5 Experimental Results

All algorithms were implemented using the C# programming language and were executed on the same computer equipped with an Intel i5 processor clocked at 3.2 GHz. For SGA and NGA attacks the maximum allowed number of iterations was set to 100. Population in both algorithms consisted of 70 chromosomes. The tournament selection used 5 individuals to find each parent. The crossover probability \(P_c\) was set to 0.8, the mutation probability \(P_m\) to 0.02. The additional heuristic negation operator, used in NGA named as \(P_n\), was set to 0.25. The population leader was saved and was moved to the offspring population in every generation. For SA attack the starting temperature \(T_0\) was set to 1000, the minimum temperature \(T_{MIN}\) to 0.001. The temperature T was decreased in each iteration by coolingRate set to 0.99. For each algorithm 160 pairs of plaintexts where generated randomly, all of them satisfy condition defined in expression 5. Also the number of correctly found bits have been counted for every experiment. All encryption keys were generated randomly.

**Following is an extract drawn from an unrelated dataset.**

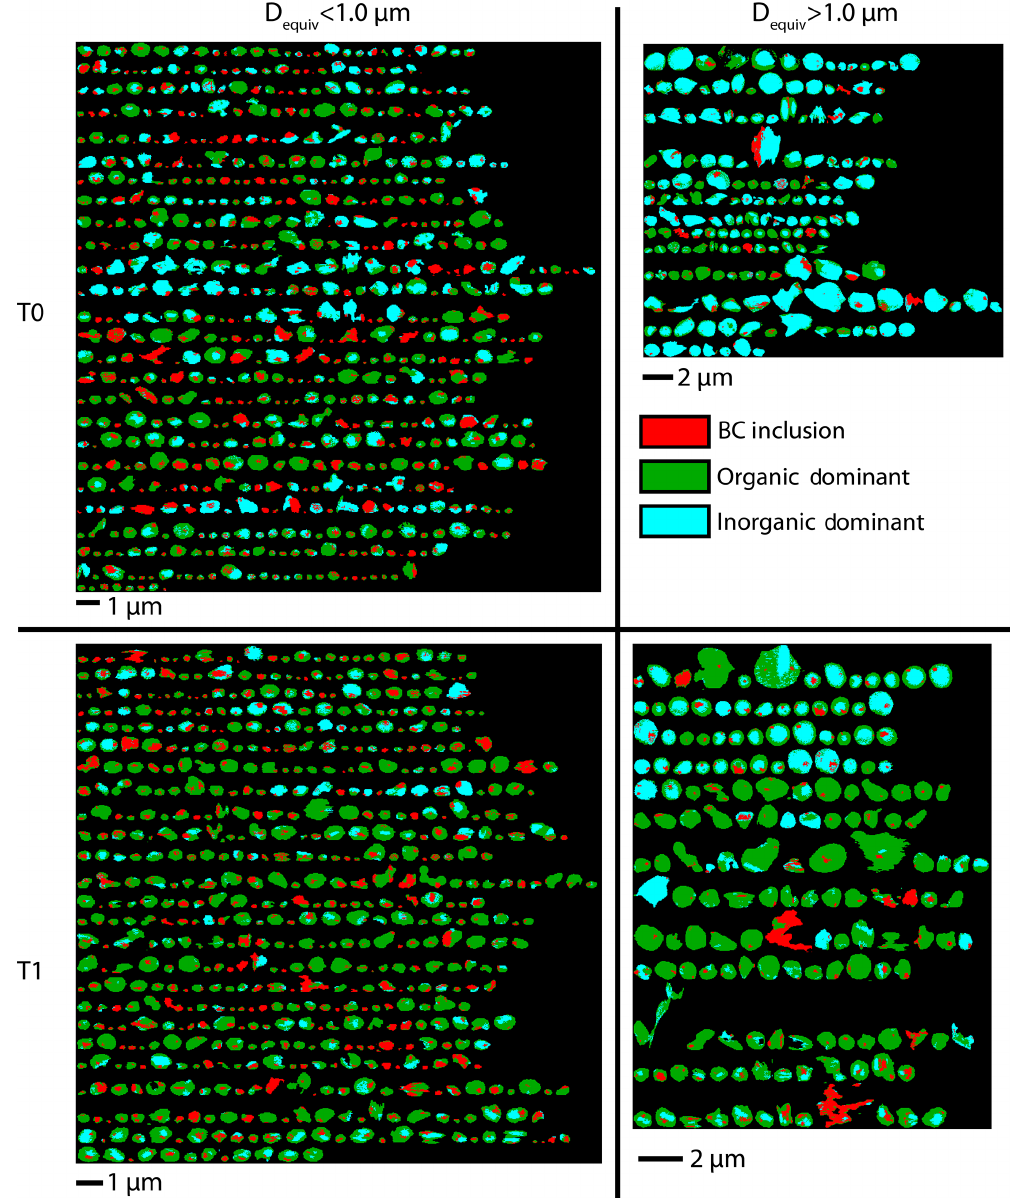
Figure 2. Cropped composition maps for all BC containing particles identified in CARES samples collected at T0 (top) and T1 (bottom). The submicron (left panels) particles are separated from the supermicron particles (right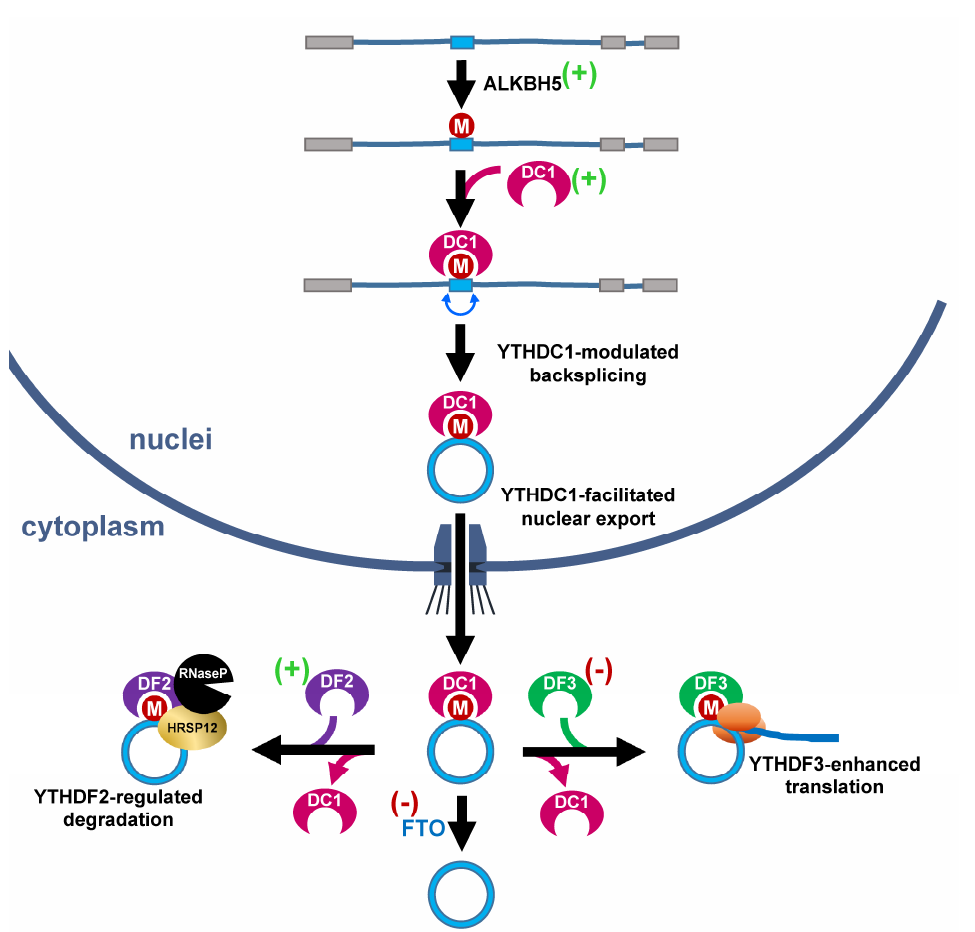
Figure 4. Potential roles of hypoxia-responsive m6A effectors in regulation of circRNA functions. The deposition of m6A on exons by m6A writers (such as ALKBH5) allows the binding of YTHDC1 (DC1), which promotes the backsplicing of circZNF609. In addition, YTHDC1 also helps the nuclear export of circRNA. In cytoplasm, the m6A-harboring circRNA is recognized by YTHDF3 (DF3) and proceeded to translation, or alternatively bound by YTHDF2 (DF2) and targeted for degradation. The m6A eraser, FTO, eventually removes the modification. (+): reported to be upregulated by hy- poxic stress; (−): suppressed by hypoxia.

Table 1 presents results of all algorithms. It contains statistical information about \(F_f\) in last iteration t of each algorithm and number of matching bits \(F_b\).

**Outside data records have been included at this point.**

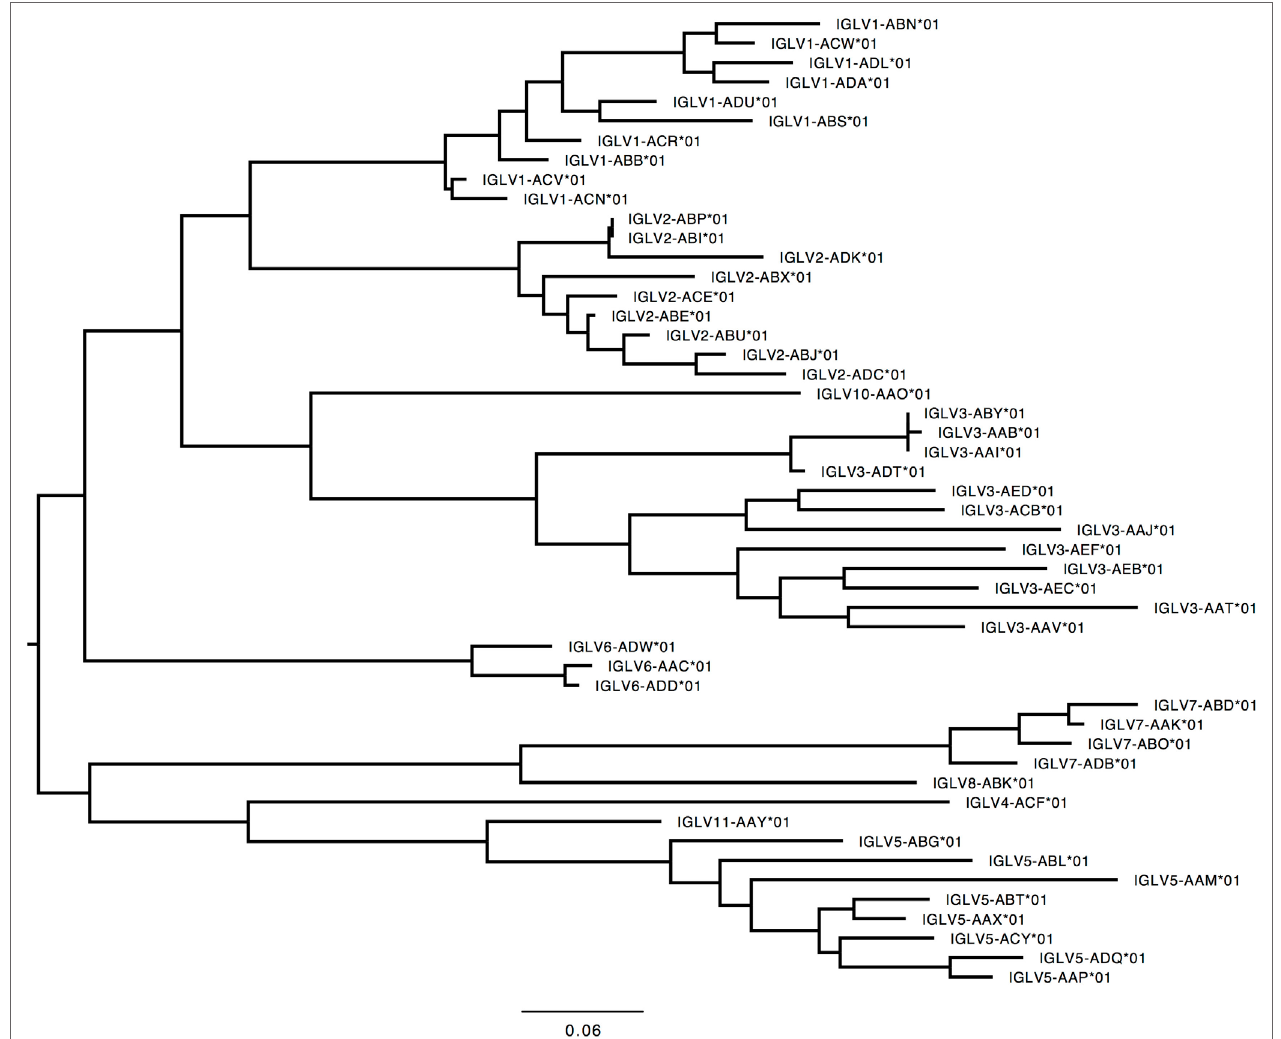
FigUre 6 | Maximum likelihood phylogenetic tree of the rhesus IGLV functional genes, based on the final immunoglobulin allele library.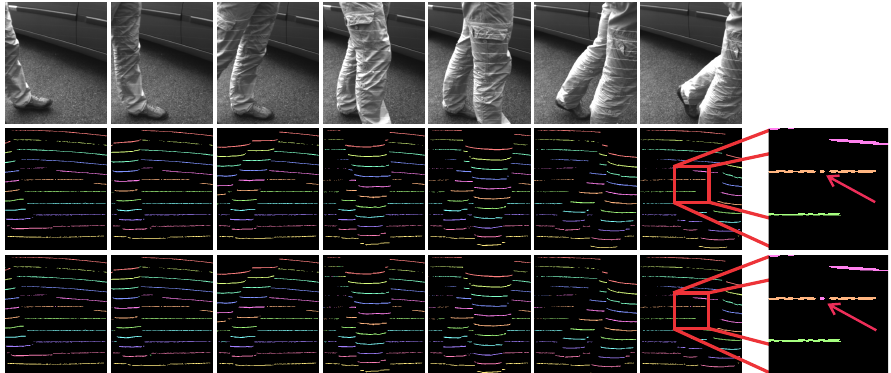
Figure 16. Visual examples of the results of the proposed light plane labeling procedure. The first row shows sample images from the outdoor dataset; the second row shows the (color-coded) manually-annotated ground truth; and the third row shows color-coded results of the labeling procedure. The images on the right side show an example of a labeling error, which is highlighted by arrows (best viewed in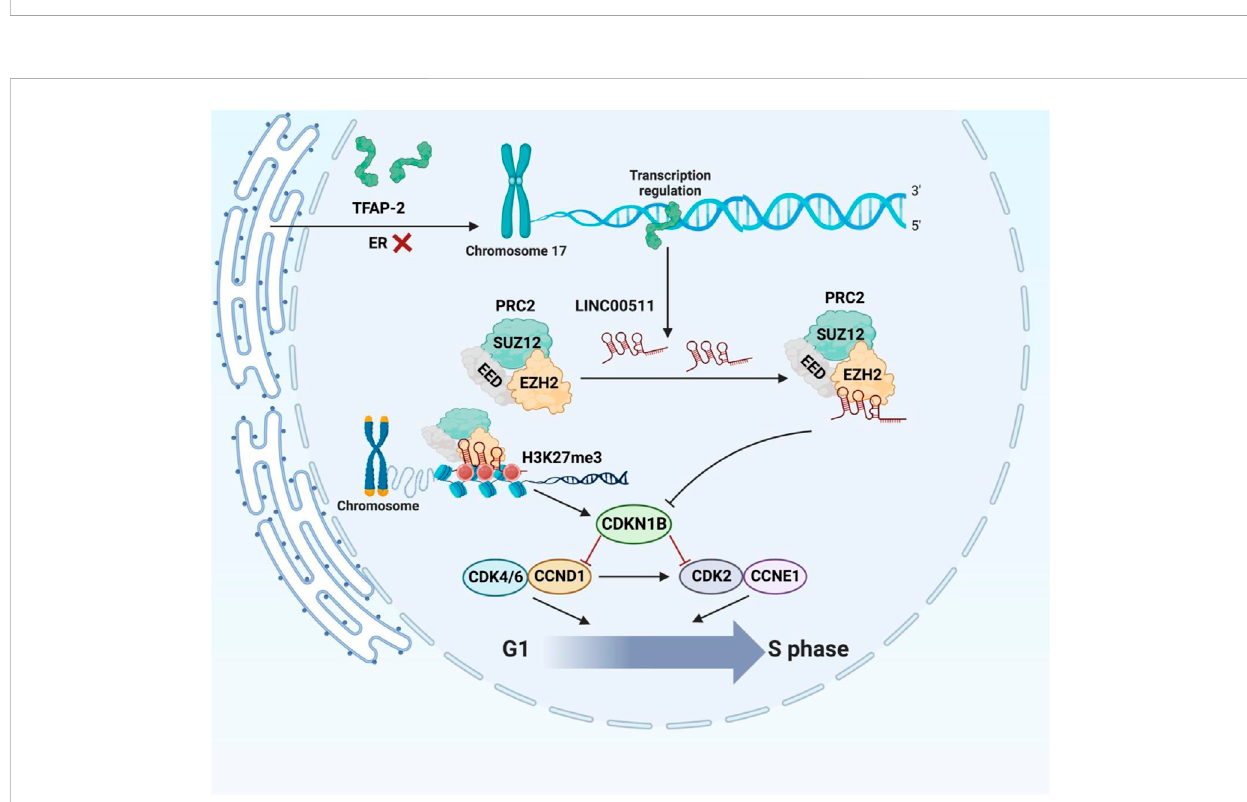
FIGURE 2 The carcinogenic role of LINC00511 in ER-negative tumorigenesis. ER insuf fi ciency enhanced TFAP-2 activity at particular promoter regions, promoting LINC00511 expression. By interacting with EZH2 to attract PRC2 to regulate histone methylation, the ER-negative-associated LINC00511 repressed the expression of CDKN1B, assisting in the G1/S transition to maintain cellular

Many times SGA algorithm found about 27–29 bits of correct encryption subkey. Unfortunately in cryptanalysis all bits of subkeys are required. Simple GA found valid subkey only 2 times. NGA attack find perfect subkey almost every time. 85% of tested subkeys where successfully broken. SA did not find any valid solution. In first experiment for \(\varOmega ^1_P\) it found 22 bits of subkey. All experiments were selected randomly. Figure 4 presents a results for first three experiments for each attack. Comparing all presented algorithms and their results can be easily notice, the proposed NGA algorithm was the most effective one.

6 Conclusions and Future Work

This paper presents genetic differential cryptanalysis directed to DES6 encryption algorithm. Attack was enriched by GA with an additional heuristic negation operator. The proposed algorithm was compared with simple GA (SGA) and simulated annealing (SA) attacks. The NGA attack turned out to be the best from all algorithms, it broke valid parts of \(K_6\) in 85% of cases.

The presented attack should be tested on more complex variants of DES cipher such as DES8, DES12 or original DES algorithms. Also any adaptive techniques should be used to modify GA parameters during execution. Other metaheuristic alternatives like Particle Swarm Optimization (PSO) or Memetic Algorithms (MA) can provide interesting results.